Both CIOs and CFOs report they want to be more involved with corporate strategy.
This makes perfect sense. Determining strategy is one of the most rewarding activities for anyone with an interest in running any kind of business.
Unfortunately, it would appear “business as usual”
gets in the way as usual.
Let’s take one widespread, pernicious problem: the alignment of IT with business.
According to the American Institute of CPAs, “IT Strategic Alignment is the implementation of information technology (IT) in the integration and development of business strategies and corporate goals. Aligning IT and business strategy is the most fundamental factor that must be addressed in order to secure high levels of return on IT investments.”

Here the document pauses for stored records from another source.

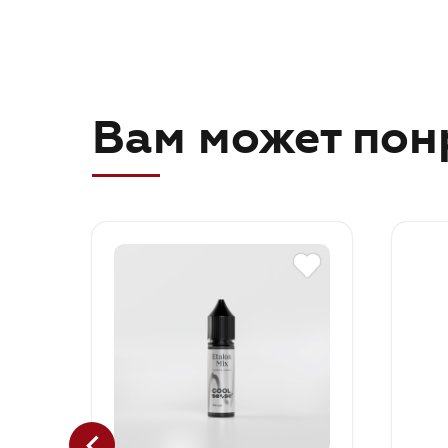
Вам может пон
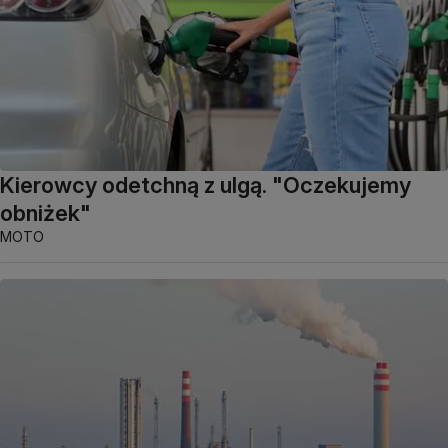
Kierowcy odetchną z ulgą. "Oczekujemy
obniżek"
MOTO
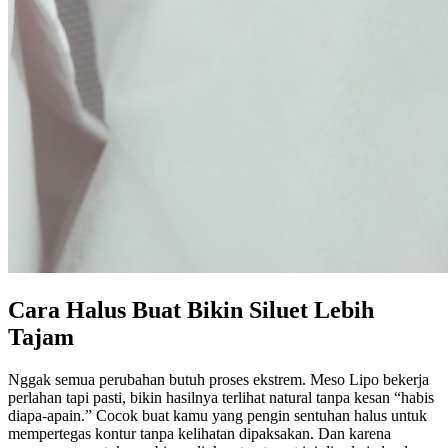
Contact Us
Cara Halus Buat Bikin Siluet Lebih
Tajam
Nggak semua perubahan butuh proses ekstrem. Meso Lipo bekerja
perlahan tapi pasti, bikin hasilnya terlihat natural tanpa kesan “habis
diapa-apain.” Cocok buat kamu yang pengin sentuhan halus untuk
mempertegas kontur tanpa kelihatan dipaksakan. Dan karena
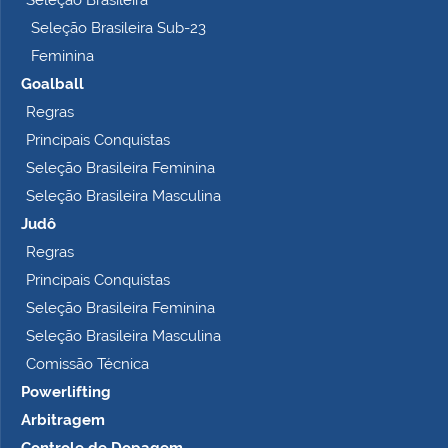
Seleção Brasileira
Seleção Brasileira Sub-23
Feminina
Goalball
Regras
Principais Conquistas
Seleção Brasileira Feminina
Seleção Brasileira Masculina
Judô
Regras
Principais Conquistas
Seleção Brasileira Feminina
Seleção Brasileira Masculina
Comissão Técnica
Powerlifting
Arbitragem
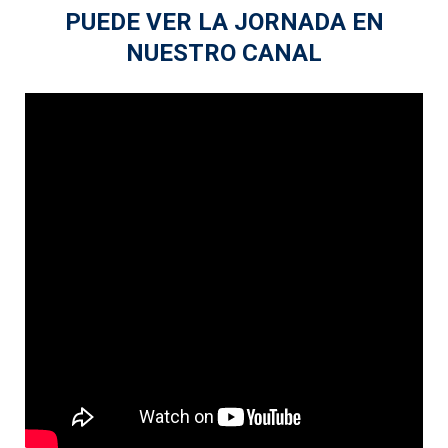
PUEDE VER LA JORNADA EN
NUESTRO CANAL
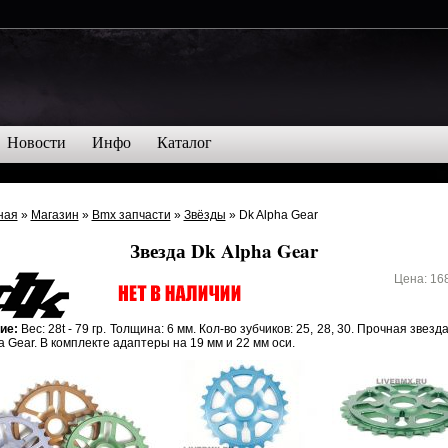
Новости
Инфо
Каталог
ная
»
Магазин
»
Bmx запчасти
»
Звёзды
» Dk Alpha Gear
Звезда Dk Alpha Gear
Цена:
16
ие:
Вес: 28t - 79 гр. Толщина: 6 мм. Кол-во зубчиков: 25, 28, 30. Прочная звезд
a Gear. В комплекте адаптеры на 19 мм и 22 мм оси.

Back in 2002, a study by the CIO/Balanced Scorecard Collaborative had only one-third of respondents (634 participants, split evenly between IT and business executives) claim that their IT organizations were aligned with corporate strategy.
In 2008, the Mckinsey annual survey on information technology strategy and spending, affirmed the “continuing importance of IT for strategic success” and found that:
- “Two-thirds of their respondents indicate having IT strategy tightly integrated with business strategy is the ideal – but only 16% are there now.”
- “Non-IT executives continue to say they want to forge a closer partnership with IT in order to improve performance”
In April 2010, a survey of Palladium Hall of Fame practitioners of strategy management had 75 percent of respondents rank alignment as the most difficult aspect of strategy execution.
In another 2010 survey by the CIO Executive Council, CIOs ranked aligning IT initiatives with business goals as the number one activity in terms of where they spend most time. Not surprisingly, this same group, when asked where they wanted to spend most of their time responded:
- Driving business innovation
- Identifying opportunities for competitive differentiation
- Developing and refining business strategy
In CIO Magazine’s 2012 State of CIO survey, we find that fewer CIOs report to the CEO, with 23 percent now reporting to the CFO. And this same report also corroborates that CIOs’ favorite things to do are focus on business innovation and strategy development.
Conversely, CFOs increasingly want to be more involved with strategy—particularly doing a better job with execution. Most recently, Deloitte’s CFO Signals reported the top CFO financial challenges as:
- Providing metrics/info/tools for business decisions (remains the top challenge at 50 percent)
- Influencing business strategy and operational priorities (39 percent)
- Ensuring business initiatives achieve desired outcomes (34 percent)
So, a random set of surveys over ten years show aligning IT and business still remains an issue. At the same time we see both CIOs and CFOs want to be more involved in strategy, and improving performance is a top priority.
Aligning IT and Business: Technology Can Help
While technology alone cannot magically resolve these issues—we are, after all, dealing with a three-legged stool (organization, process, and technology)—it gives us a framework to better address these issues.
According to the McKinsey study cited above, improving both the perception of IT and the value it provides to the business first requires giving business more transparency into the planning and execution of IT projects. This, in-turn, permits IT to demand increased business involvement and accountability for the delivery of these projects—as oppose to taking the blame when projects fall short of expectations.
Performance management applications help:
- Reduce response times/increase speed of decision making. Scorecards and metrics allow us to quickly gauge performance and drill down to determine the root-cause of issues. Alerts provide early warning of issues. And collaboration capabilities allow users to discuss issues in context without having to send emails—eliminating email chains)
- Create happier customers by being more service oriented. Better prioritization of initiatives and improved visibility into IT capabilities (resulting in an improved understanding of how the business benefits from IT) helps increase IT satisfaction scores and more requests from business users for IT services.
- Improve IT efficiency by delivering more projects on schedule and under-budget, with improved ability to measure and manage the delivery of IT services
- Increase IT effectiveness by responding faster and resolving IT production incidents quicker, identifying and mitigating recurring incidents better, and identifying the root-causes of problems
Why Then Are Companies not Investing in the Technology?
If the typical IT project overrun is 27 percent, then we waste $270K wasted for every $1Million spent on implementation (for more on this topic, see “Avoiding Olympic-Sized Overruns: Set Realistic Expectations). So why not do something?
The most common argument is “We’ve got other projects/implementations we need to spend money on/ do first.” Yet, I hear from customers that they only get half the projected value from their business investments!
This argument doesn’t hold water. The reality is, you won’t have the skills in house to implement a performance management application—that’s what consultants are for.
As for the cost, assume your enterprise-level strategy management application will cost $300K (licenses and implementation). The money you’ll lose in terms cost overruns on your first $1million in IT implementations next year will pay for it.
So, CIOs and CFOs, are the surveys wrong? For the benefit of all of us, tell me what I’ve got wrong here?